### Instructions
• A. Answer these questions from the Newark station thread, each on its own line:
(i) Between which two rail services is the station slated to become a transfer station?
(ii) According to jis, what cost does MARC want Delaware to cover?
(iii) According to AmtrakBlue's June 8 post, for which service does the station already have a high level platform?
• B. Return the part of the Newark station thread starting with "## AmtrakBlue (Jun" and going on through "on the agenda).", copied word for word.

# Newark, DE station construction to begin



## AmtrakBlue (May 31, 2018)

http://www.newarkpostonline.com/news/work-set-to-begin-on-new-newark-train-station/article_9f430191-afd4-5954-b260-36ad39bb1286.html


----------



## jis (May 31, 2018)

Considering that this is slated to become a transfer station between MARC and SEPTA, this is an even more important project than one would initially imagine.


----------



## cpotisch (May 31, 2018)

jis said:


> Considering that this is slated to become a transfer station between MARC and SEPTA, this is an even more important project than one would initially imagine.


Why does MARC need this new station built in order to get Newark? I didn't see anything in the article about adding tracks or capacity, so what's so special here? Whatever be the case, I'm pretty excited to be able to take commuter rail all the way to D.C. In fact, it'll be possible to get all the way to Fredericksburg by commuter rail.


----------



## jis (May 31, 2018)

Who said anything about MARC needing a complete new station to be built?

The obstacles to MARC coming to Newark DE is completion of more complete high level platforms on both sides of the ROW and the fact that MARC wants Delaware to cover the operating cost in Delaware, and Delaware not being quite sure if they want to find the money for that yet. These issues will possibly take longer to resolve than for the new station building to be built, which was going to happen anyway, MARC or not. Of course the platform issue is somewhat tied with the new station construction too.


----------



## neroden (Jun 8, 2018)

Finally getting high-level platforms and ADA access is a big deal, and they are actually cleaning up the track layout (getting freight out of the way) which should provide some more throughput.


----------



## AmtrakBlue (Jun 8, 2018)

neroden said:


> Finally getting high-level platforms and ADA access is a big deal, and they are actually cleaning up the track layout (getting freight out of the way) which should provide some more throughput.


It already has a high level platform for SEPTA.Not sure this station will be used for Amtrak, at least not until they install a platform between the tracks (I think that’s on the agenda).


----------



## jis (Jun 8, 2018)

AmtrakBlue said:


> neroden said:
> 
> 
> > Finally getting high-level platforms and ADA access is a big deal, and they are actually cleaning up the track layout (getting freight out of the way) which should provide some more throughput.

### Supplied information
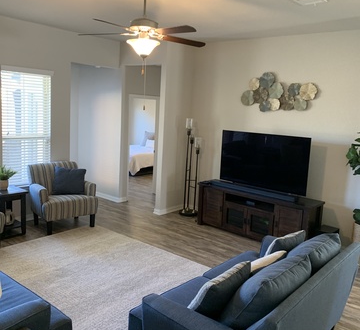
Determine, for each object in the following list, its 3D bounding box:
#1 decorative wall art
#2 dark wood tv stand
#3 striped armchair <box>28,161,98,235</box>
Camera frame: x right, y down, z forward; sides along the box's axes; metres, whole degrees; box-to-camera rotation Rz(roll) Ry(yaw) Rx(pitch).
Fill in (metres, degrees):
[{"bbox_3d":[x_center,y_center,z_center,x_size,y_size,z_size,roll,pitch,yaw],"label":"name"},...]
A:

### Exercise results
• A.
(i) MARC and SEPTA
(ii) The operating cost in Delaware
(iii) SEPTA

• B.
## AmtrakBlue (Jun 8, 2018)

neroden said:


> Finally getting high-level platforms and ADA access is a big deal, and they are actually cleaning up the track layout (getting freight out of the way) which should provide some more throughput.


It already has a high level platform for SEPTA.Not sure this station will be used for Amtrak, at least not until they install a platform between the tracks (I think that’s on the agenda).